### EXTRACT TO READ
· · ·

For anyone in the workplace, the question of how to move to the next level is complex and often personal. As leaders and managers seek higher responsibility and authority and impact, we often find that the very skills that got us to where we are now aren’t especially useful in moving forward.

For women in the workplace, this challenge often can be even more complicated. Few people have thought, written, or spoken more on the subject than Sally Helgesen, world renown women’s leadership expert and co-author with best-selling writer Marshall Goldsmith of a really important new book, How Women Rise, Break the 12 Habits Holding You Back from Your Next Raise, Promotion, or Job. Sally notes that women’s distinctive strengths and behaviors provide them with many advantages. Yet the very habits that help them early in their careers can hold them back as they seek to rise. How could women identify and address the habits most likely to get in their way as they seek to move to a higher level?

Sally Helgesen, How Women Rise

Some background on Helgesen: She’s an author, speaker, and consultant with a clear mission to help women recognize, articulate, and act on their greater strengths. She’s written a number of books, including the best-selling, The Female Advantage, Women’s Ways of Leadership, held as the classic work on women’s leadership styles, and continuously in print since 1990. Sally delivers workshops and keynotes in corporations, partnership firms, universities, and associations globally. She’s consulted with the United Nations, and led seminars at the Harvard Graduate School of Education, and Smith College. So how do women rise? That’s what we discussed.

· · ·

### DATA
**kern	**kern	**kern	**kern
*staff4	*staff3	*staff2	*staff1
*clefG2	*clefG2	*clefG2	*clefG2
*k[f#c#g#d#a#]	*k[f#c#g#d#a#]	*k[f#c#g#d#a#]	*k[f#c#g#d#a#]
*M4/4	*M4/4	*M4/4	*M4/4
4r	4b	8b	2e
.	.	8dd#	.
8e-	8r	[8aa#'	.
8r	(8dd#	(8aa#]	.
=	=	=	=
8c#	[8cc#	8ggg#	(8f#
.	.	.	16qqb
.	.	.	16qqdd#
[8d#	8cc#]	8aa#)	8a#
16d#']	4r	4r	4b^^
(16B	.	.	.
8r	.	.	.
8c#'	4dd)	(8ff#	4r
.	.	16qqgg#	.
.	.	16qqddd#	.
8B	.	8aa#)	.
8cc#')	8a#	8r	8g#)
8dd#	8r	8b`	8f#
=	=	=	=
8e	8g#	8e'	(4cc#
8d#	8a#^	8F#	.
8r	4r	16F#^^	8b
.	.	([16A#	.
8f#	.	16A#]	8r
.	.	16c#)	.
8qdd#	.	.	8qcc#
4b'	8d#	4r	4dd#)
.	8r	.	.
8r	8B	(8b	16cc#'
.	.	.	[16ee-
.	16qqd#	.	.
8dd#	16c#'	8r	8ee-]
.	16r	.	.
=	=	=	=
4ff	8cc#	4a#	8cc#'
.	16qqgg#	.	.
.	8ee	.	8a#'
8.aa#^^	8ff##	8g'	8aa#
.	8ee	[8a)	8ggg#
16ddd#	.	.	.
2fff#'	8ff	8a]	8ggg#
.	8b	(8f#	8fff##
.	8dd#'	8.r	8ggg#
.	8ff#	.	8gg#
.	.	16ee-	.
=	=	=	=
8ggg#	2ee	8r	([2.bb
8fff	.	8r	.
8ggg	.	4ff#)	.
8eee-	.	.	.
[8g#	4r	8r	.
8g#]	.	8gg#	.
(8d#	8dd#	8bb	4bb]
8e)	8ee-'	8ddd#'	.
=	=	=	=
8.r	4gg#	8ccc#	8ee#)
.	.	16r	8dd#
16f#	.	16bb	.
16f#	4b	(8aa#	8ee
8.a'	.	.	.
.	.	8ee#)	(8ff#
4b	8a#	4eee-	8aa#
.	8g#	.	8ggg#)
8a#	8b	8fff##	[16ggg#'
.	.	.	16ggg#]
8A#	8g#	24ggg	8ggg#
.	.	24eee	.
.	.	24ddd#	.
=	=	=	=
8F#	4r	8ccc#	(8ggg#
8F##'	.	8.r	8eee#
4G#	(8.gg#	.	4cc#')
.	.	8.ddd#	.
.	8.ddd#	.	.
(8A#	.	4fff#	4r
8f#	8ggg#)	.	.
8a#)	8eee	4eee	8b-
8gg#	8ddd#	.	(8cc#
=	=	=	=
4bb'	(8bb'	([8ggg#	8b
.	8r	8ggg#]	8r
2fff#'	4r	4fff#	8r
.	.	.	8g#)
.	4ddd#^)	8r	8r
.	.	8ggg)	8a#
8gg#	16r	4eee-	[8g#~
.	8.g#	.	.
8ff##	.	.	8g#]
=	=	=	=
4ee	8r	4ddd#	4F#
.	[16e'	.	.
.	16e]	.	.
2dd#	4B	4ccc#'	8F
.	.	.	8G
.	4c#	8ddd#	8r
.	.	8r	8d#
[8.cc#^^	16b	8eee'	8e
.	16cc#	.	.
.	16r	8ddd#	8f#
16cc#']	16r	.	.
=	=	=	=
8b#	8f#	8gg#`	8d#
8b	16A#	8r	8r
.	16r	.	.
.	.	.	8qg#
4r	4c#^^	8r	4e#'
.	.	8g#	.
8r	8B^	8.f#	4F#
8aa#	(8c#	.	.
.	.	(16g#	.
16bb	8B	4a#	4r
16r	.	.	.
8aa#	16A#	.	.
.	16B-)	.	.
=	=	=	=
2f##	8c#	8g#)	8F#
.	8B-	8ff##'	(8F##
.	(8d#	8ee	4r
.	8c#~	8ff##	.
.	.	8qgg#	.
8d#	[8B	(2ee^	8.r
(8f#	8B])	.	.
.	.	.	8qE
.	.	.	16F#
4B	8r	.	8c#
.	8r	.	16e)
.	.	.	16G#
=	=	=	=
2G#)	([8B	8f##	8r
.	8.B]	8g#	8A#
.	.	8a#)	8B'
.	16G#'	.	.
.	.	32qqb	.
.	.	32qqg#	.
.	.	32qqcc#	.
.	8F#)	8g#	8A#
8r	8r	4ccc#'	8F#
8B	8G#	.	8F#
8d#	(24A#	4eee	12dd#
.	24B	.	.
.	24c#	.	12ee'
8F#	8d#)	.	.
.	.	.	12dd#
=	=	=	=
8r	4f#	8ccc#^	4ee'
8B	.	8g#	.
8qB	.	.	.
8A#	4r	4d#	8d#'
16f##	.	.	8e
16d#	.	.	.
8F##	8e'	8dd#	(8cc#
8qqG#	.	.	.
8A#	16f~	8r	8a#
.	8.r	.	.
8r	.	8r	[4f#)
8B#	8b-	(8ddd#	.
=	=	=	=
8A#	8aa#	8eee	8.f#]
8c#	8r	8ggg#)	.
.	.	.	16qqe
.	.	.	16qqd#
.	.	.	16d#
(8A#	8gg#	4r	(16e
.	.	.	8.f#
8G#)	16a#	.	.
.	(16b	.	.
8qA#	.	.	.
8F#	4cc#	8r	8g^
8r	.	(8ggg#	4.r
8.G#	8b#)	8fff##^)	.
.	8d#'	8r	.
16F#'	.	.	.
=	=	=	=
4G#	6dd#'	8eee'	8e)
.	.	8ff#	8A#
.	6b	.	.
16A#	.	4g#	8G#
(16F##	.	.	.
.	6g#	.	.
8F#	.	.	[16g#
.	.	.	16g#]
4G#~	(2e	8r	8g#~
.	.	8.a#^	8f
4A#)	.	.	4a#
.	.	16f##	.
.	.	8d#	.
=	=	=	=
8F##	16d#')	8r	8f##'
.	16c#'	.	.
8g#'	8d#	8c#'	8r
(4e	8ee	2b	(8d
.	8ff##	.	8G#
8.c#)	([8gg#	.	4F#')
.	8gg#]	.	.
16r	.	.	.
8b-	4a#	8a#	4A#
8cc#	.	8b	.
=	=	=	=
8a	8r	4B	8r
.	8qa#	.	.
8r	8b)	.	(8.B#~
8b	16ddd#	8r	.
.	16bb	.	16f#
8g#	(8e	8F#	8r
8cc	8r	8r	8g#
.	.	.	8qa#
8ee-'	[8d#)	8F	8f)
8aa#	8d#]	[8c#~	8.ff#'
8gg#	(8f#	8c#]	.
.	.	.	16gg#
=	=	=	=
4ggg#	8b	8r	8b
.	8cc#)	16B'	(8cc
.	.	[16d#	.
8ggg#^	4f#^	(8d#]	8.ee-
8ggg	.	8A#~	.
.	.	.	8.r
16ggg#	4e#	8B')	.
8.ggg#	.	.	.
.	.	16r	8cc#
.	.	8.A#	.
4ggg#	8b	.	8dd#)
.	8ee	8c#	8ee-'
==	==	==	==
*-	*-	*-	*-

· · ·

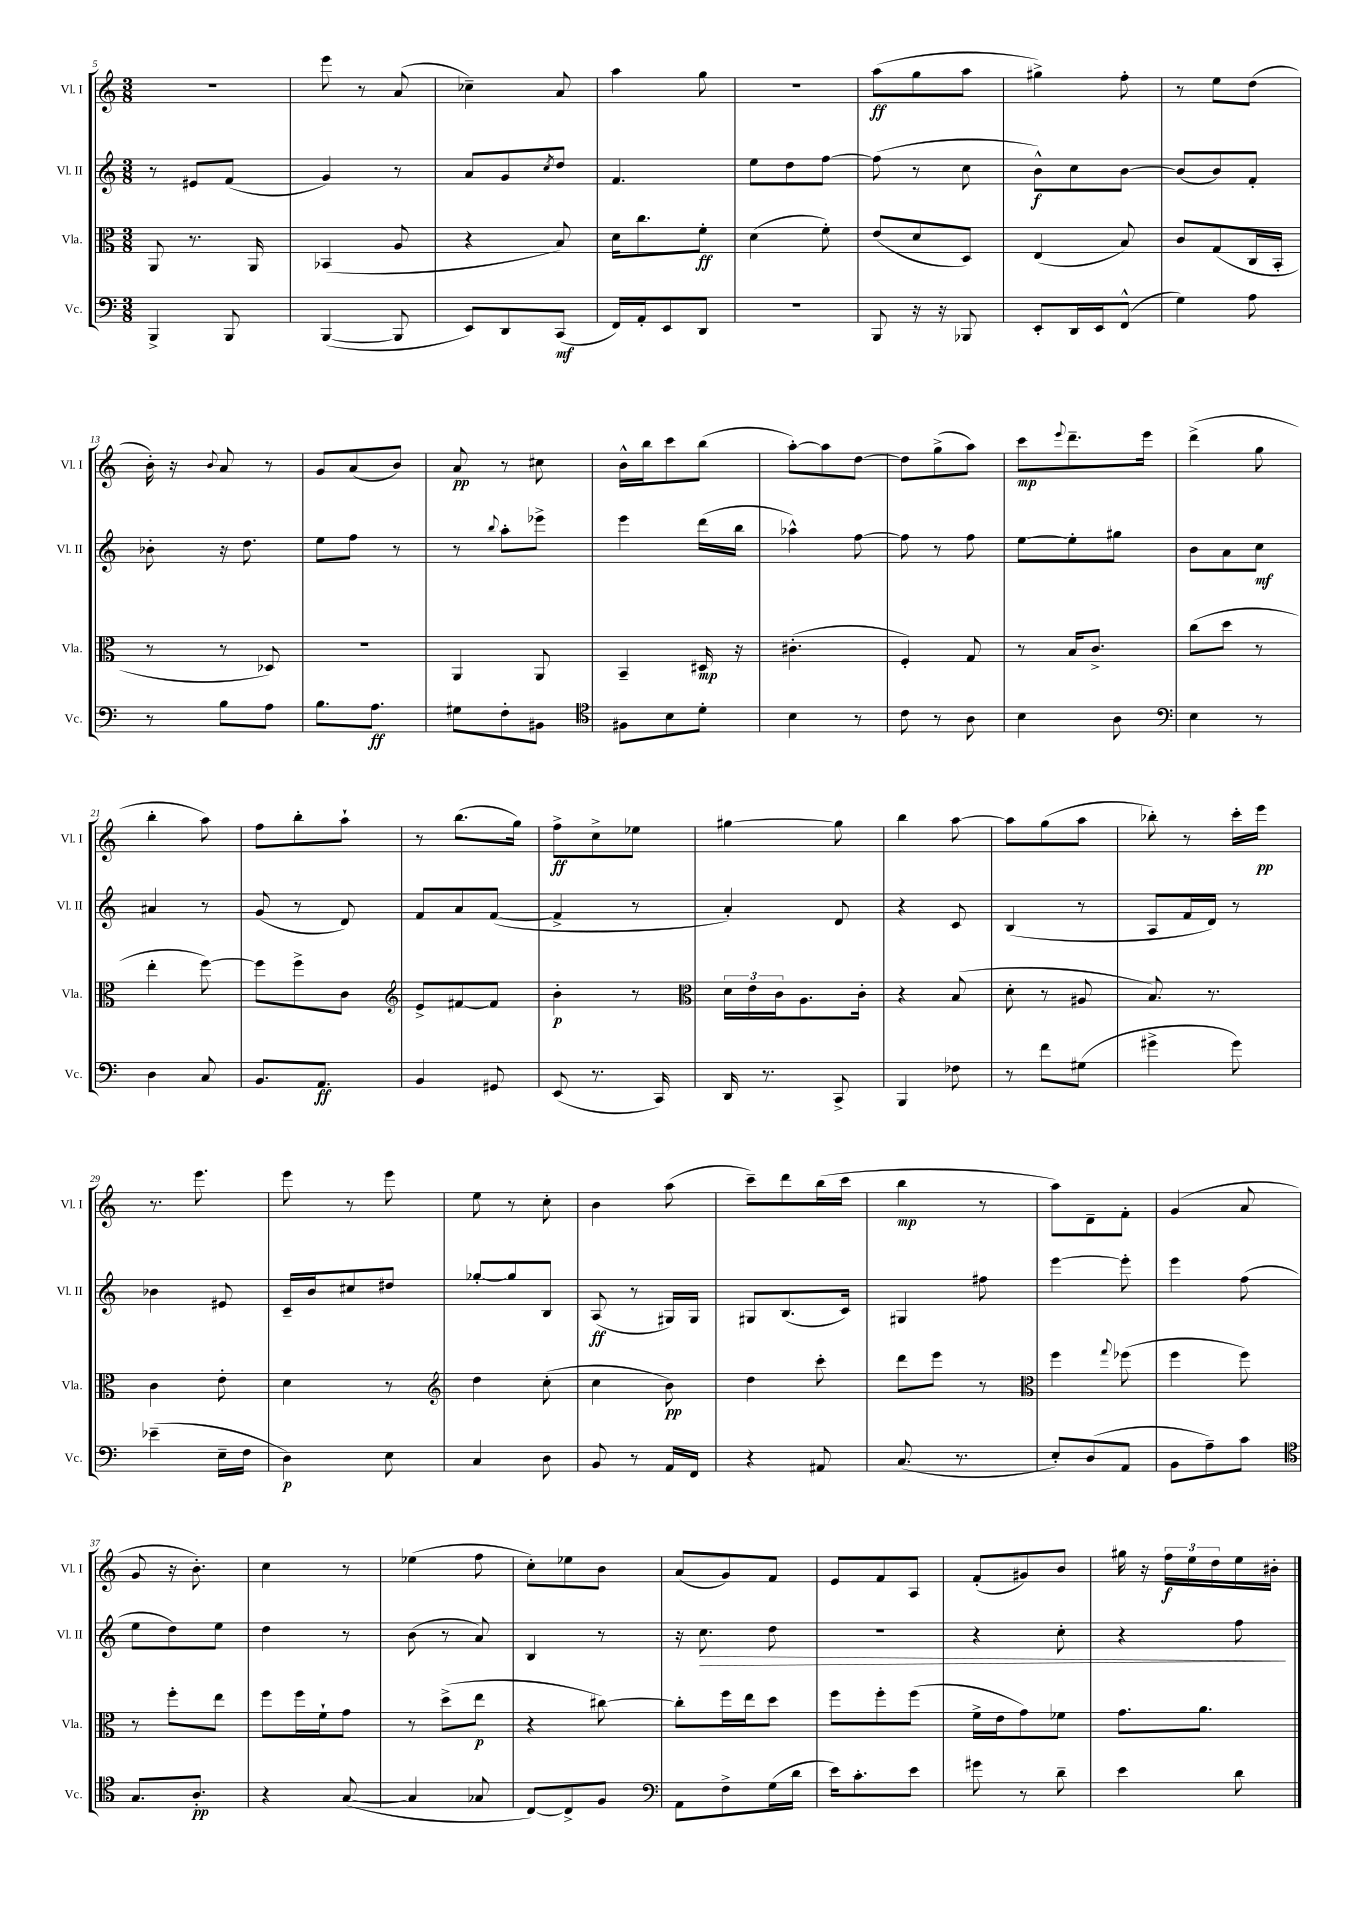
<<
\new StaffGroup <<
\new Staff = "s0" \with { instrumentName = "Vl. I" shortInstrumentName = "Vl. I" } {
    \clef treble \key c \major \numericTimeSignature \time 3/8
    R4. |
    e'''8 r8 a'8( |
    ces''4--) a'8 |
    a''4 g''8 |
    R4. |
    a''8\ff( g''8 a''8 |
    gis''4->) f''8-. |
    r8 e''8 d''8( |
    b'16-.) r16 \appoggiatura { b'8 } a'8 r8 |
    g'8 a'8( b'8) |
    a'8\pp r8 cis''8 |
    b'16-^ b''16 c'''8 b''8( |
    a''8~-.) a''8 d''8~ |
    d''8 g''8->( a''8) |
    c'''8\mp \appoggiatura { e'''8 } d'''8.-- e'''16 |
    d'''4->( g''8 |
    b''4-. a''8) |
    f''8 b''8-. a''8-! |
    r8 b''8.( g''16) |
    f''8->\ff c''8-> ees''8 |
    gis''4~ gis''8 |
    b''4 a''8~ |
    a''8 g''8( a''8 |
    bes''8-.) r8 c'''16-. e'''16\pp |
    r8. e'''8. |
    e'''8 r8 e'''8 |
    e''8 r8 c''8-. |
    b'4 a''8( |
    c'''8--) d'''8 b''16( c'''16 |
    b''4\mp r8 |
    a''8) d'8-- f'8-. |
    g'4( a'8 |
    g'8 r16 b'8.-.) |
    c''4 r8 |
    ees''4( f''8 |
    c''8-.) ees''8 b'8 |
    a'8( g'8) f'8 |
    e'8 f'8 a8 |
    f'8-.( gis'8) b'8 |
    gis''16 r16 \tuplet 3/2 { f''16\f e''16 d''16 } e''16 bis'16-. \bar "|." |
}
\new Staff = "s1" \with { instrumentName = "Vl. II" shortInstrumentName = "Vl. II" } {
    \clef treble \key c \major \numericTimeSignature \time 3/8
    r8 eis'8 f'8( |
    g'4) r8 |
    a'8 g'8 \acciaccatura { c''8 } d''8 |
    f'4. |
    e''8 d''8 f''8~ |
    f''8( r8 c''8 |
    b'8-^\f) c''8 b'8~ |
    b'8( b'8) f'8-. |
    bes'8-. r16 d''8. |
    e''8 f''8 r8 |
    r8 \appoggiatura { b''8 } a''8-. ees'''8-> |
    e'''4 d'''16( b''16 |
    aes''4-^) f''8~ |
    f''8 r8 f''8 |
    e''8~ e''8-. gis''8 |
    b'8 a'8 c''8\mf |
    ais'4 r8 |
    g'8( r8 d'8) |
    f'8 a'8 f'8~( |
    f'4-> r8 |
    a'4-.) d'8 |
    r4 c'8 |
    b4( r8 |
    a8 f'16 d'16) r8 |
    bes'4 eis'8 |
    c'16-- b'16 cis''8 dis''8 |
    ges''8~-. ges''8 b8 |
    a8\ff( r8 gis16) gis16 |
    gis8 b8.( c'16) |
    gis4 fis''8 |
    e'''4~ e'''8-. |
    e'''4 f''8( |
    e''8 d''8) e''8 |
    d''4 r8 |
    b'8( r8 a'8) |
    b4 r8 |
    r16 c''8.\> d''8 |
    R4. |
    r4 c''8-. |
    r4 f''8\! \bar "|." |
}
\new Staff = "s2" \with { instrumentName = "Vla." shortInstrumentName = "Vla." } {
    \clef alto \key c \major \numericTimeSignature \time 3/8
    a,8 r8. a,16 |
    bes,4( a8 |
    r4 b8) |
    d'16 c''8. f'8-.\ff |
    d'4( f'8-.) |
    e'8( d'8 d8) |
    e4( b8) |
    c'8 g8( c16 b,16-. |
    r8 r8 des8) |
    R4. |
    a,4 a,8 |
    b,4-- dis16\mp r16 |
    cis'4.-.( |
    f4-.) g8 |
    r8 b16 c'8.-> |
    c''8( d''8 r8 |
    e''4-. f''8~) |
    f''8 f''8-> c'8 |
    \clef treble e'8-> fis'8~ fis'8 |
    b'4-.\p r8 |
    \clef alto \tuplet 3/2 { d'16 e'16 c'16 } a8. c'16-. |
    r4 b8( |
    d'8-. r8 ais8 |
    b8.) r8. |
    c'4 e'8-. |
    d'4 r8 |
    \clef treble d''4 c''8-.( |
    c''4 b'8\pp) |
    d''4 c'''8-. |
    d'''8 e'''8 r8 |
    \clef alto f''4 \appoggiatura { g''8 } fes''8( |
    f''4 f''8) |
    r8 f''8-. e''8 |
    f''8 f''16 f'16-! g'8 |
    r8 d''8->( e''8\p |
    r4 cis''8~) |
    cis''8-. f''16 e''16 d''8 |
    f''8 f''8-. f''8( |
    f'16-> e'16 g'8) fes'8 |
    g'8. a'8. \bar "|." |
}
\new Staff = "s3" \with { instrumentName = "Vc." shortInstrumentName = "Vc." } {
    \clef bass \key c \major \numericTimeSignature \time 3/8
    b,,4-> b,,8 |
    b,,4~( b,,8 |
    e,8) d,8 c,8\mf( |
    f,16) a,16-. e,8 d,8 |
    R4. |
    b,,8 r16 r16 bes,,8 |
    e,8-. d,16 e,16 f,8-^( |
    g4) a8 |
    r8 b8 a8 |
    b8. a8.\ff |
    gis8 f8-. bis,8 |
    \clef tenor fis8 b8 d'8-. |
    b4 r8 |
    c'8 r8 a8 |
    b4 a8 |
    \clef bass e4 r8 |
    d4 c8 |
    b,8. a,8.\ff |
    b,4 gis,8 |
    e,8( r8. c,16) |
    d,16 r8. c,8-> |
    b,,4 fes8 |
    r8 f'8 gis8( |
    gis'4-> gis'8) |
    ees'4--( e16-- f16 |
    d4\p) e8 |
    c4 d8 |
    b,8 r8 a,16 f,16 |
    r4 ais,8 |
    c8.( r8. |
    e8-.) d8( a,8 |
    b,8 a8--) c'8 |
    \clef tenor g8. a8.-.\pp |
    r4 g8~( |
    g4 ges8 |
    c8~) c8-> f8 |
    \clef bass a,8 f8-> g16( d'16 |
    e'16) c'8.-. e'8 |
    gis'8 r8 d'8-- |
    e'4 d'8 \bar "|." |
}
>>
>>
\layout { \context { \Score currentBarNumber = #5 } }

· · ·

### COMPLETE THE FOLLOWING
1. Return the part of the passage on women's leadership starting at "For women in" and ending at "a higher level?", copied word for word.
2. Collect every line of the records that contains the string "bass", matching case exactly.
The records are unrelated to the passage on women's leadership.

### ANSWERS TO THE EXERCISES
1.
For women in the workplace, this challenge often can be even more complicated. Few people have thought, written, or spoken more on the subject than Sally Helgesen, world renown women’s leadership expert and co-author with best-selling writer Marshall Goldsmith of a really important new book, How Women Rise, Break the 12 Habits Holding You Back from Your Next Raise, Promotion, or Job. Sally notes that women’s distinctive strengths and behaviors provide them with many advantages. Yet the very habits that help them early in their careers can hold them back as they seek to rise. How could women identify and address the habits most likely to get in their way as they seek to move to a higher level?

2.
    \clef bass \key c \major \numericTimeSignature \time 3/8
    \clef bass e4 r8 |
    \clef bass a,8 f8-> g16( d'16 |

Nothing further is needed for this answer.